Upon leaving Manchester in 1999 he moved to London to take up a post with the New Grove Dictionary of Music and Musicians. After this was published in 2001 he started working at the library of the Royal Academy of Music, and in 2005 gained a Masters degree in Library and Information Studies from University College London. In 2008 he wrote two papers on different ways of approaching the organisation of musical styles and genres (details below).

In 2002 his string quartet Folksong Suite was published by S.J. Music, and Cross-section was published by Emerson Edition in 2004. All other works are published by MidsummersdayMusic, his own web-based imprint.

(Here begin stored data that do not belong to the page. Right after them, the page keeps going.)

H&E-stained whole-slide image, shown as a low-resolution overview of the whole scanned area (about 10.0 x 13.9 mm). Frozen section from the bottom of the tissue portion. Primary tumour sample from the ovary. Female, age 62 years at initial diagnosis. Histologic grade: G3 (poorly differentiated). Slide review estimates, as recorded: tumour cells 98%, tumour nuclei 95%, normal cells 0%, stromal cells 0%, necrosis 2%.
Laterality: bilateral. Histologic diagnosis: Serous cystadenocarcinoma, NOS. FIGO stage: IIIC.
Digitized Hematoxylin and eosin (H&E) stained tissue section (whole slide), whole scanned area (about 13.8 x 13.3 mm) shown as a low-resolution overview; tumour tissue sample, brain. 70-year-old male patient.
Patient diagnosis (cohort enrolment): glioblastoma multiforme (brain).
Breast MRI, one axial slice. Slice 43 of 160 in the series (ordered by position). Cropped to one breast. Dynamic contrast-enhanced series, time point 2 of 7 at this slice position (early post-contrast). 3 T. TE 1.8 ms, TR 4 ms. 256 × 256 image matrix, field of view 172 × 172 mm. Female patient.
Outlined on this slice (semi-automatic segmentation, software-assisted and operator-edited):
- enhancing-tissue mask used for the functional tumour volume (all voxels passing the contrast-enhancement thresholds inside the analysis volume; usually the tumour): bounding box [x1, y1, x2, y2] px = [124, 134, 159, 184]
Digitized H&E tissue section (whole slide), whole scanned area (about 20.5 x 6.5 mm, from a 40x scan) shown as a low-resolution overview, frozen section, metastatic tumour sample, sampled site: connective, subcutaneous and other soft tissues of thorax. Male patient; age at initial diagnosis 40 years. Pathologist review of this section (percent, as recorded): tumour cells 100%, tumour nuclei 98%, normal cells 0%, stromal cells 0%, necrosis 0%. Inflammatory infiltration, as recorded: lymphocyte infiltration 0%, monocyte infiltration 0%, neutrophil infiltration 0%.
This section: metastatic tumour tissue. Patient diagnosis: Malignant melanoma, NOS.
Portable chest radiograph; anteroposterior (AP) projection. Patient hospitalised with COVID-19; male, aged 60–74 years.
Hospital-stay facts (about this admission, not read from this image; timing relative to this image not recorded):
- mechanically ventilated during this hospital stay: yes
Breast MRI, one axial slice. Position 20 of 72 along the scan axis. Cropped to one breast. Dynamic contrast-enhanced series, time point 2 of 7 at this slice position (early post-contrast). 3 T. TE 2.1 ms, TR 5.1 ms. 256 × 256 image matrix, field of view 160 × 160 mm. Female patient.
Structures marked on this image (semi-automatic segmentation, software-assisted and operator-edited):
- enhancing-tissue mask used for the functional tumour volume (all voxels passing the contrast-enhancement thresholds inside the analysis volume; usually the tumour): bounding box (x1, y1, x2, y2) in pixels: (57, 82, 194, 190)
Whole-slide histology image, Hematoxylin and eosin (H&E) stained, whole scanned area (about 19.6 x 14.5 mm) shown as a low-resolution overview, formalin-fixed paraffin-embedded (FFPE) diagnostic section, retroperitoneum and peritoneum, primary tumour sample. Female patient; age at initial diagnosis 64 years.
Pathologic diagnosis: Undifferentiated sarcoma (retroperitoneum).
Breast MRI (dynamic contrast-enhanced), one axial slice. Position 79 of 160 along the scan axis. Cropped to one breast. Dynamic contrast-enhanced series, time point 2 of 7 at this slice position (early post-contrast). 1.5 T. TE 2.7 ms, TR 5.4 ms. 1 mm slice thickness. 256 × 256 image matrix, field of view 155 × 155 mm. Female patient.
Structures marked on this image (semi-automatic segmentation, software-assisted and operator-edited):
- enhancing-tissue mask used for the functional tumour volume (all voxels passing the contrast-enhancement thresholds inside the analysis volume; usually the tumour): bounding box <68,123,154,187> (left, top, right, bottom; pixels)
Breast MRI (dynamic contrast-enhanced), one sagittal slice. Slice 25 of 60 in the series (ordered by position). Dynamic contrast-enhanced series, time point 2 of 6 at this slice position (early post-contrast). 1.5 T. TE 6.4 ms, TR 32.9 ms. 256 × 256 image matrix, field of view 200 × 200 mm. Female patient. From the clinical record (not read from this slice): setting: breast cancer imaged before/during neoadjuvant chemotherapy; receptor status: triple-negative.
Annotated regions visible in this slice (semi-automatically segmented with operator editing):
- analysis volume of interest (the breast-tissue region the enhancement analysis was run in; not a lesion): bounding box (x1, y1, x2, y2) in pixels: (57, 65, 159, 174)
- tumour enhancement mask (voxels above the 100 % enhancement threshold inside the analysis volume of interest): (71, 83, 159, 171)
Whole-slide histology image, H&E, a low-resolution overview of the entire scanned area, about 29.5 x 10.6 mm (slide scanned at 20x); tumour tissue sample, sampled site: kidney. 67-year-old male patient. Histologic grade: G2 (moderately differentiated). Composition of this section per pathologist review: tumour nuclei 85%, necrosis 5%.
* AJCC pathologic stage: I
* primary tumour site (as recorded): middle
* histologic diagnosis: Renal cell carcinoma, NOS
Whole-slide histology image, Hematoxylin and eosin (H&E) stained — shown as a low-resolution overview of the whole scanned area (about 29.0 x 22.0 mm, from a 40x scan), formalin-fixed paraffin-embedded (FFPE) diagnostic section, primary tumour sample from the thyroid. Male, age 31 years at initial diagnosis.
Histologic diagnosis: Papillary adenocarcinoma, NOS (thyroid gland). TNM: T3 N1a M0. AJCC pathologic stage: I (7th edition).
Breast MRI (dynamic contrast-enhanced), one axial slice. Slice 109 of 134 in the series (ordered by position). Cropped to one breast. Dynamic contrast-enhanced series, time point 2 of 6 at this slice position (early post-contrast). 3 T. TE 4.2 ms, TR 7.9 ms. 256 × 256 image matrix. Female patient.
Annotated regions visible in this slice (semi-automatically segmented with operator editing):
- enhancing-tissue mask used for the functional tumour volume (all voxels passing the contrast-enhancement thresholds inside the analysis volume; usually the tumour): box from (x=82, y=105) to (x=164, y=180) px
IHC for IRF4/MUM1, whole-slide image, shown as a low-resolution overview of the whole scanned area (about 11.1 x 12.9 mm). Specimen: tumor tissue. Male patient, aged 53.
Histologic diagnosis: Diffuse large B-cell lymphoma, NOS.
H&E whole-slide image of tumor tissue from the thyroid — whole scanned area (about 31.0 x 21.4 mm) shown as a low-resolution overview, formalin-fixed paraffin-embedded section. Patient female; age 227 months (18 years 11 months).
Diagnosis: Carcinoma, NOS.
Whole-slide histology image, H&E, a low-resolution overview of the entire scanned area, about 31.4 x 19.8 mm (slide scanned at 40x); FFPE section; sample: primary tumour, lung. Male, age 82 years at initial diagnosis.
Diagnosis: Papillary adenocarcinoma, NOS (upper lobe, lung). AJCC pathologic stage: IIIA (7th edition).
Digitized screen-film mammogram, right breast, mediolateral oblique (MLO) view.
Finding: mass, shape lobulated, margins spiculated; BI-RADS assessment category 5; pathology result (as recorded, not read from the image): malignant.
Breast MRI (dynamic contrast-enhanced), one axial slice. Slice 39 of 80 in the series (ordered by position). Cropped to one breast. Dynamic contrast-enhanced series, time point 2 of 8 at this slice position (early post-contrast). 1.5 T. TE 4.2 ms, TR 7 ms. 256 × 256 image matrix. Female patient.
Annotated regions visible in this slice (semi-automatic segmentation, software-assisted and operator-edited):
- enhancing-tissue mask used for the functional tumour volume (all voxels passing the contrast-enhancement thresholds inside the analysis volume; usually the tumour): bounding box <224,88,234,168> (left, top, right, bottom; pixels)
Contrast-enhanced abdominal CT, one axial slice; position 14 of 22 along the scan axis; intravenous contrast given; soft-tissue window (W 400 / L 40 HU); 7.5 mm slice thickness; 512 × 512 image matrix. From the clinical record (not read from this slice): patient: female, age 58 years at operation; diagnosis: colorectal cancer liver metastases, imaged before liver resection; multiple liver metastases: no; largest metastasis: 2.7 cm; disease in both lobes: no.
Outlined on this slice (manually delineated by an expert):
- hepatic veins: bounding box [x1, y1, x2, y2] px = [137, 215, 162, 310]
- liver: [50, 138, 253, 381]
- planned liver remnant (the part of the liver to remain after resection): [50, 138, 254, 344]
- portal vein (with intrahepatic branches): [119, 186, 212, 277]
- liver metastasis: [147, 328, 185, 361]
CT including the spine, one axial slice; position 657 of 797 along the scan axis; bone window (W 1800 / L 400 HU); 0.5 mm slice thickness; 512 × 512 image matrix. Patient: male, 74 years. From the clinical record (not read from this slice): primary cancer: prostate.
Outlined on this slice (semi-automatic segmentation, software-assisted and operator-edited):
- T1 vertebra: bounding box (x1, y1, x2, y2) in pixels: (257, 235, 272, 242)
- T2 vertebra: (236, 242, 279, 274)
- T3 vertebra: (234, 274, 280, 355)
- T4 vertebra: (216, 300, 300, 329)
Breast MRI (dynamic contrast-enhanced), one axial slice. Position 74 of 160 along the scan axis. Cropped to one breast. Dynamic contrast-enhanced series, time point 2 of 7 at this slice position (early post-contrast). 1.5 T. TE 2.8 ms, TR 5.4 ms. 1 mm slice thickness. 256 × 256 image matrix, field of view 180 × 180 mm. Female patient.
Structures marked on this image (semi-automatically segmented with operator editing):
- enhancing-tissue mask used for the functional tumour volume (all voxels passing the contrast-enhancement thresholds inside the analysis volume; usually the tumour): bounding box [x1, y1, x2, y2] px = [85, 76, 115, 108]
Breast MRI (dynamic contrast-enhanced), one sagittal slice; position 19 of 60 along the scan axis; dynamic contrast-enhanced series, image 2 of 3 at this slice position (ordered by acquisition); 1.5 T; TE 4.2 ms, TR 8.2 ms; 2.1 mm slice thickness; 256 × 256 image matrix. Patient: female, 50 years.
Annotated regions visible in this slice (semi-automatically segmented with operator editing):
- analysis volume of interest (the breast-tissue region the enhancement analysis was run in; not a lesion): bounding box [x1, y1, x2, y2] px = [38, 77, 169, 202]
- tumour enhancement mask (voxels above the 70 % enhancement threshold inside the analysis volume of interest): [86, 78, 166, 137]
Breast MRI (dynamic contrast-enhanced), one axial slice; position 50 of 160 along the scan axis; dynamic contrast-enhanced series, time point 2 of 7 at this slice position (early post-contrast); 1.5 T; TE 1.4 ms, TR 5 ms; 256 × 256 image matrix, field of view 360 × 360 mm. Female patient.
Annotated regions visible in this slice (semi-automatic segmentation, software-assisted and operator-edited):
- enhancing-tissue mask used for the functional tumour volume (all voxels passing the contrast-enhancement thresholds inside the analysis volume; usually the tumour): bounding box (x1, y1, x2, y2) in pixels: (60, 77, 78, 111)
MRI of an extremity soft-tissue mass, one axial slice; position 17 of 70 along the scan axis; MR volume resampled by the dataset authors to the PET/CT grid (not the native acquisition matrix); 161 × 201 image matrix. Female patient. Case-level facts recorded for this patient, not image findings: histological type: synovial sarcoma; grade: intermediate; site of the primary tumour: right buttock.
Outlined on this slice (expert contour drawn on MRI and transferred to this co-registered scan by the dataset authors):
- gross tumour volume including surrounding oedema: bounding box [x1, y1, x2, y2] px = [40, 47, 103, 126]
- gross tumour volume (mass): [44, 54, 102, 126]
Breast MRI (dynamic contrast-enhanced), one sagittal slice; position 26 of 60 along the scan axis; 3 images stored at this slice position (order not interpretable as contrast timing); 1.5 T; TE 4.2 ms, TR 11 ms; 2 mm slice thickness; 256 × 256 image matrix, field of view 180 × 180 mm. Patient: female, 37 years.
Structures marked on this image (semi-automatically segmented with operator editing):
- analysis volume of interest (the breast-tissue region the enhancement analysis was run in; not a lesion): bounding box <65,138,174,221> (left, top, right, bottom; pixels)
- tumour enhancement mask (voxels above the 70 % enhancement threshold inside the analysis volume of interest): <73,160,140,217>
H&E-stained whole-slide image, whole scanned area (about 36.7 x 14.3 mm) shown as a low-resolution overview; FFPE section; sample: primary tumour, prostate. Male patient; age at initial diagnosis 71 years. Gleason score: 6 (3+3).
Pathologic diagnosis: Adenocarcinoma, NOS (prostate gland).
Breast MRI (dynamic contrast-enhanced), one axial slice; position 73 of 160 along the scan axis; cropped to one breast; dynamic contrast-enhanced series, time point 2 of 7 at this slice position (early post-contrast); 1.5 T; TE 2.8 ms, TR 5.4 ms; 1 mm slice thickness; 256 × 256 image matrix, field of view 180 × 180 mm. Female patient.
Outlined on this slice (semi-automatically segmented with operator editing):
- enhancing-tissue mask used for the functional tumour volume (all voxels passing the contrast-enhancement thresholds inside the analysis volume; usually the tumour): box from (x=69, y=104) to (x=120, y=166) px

Recent projects include two pieces for the pianist Marcus Andrews (Pianobox, 2008, and Modus operandi, 2010), both of which have been performed by him. Rebel Amendment for violin and piano was performed in the Foundling Museum, London, in 2008 by Cathy Fox and Merel van der Knoop, who had commissioned it. U-Bahn for two violas and violin, commissioned by David Eugene Webb, was completed in 2010.

Michael also play viola in a band with South African composer and songwriter Chris Letcher.


'The genre jungle: organizing pop music recordings', in Radical cataloging: essays at the front, edited by K.R. Roberto (McFarland, 2008), pp.53-68.
'Holidays, industrial, shopping: what production music tells us about how we organise music', in Brio, vol.45, no.2 (autumn-winter 2008), pp.41-45.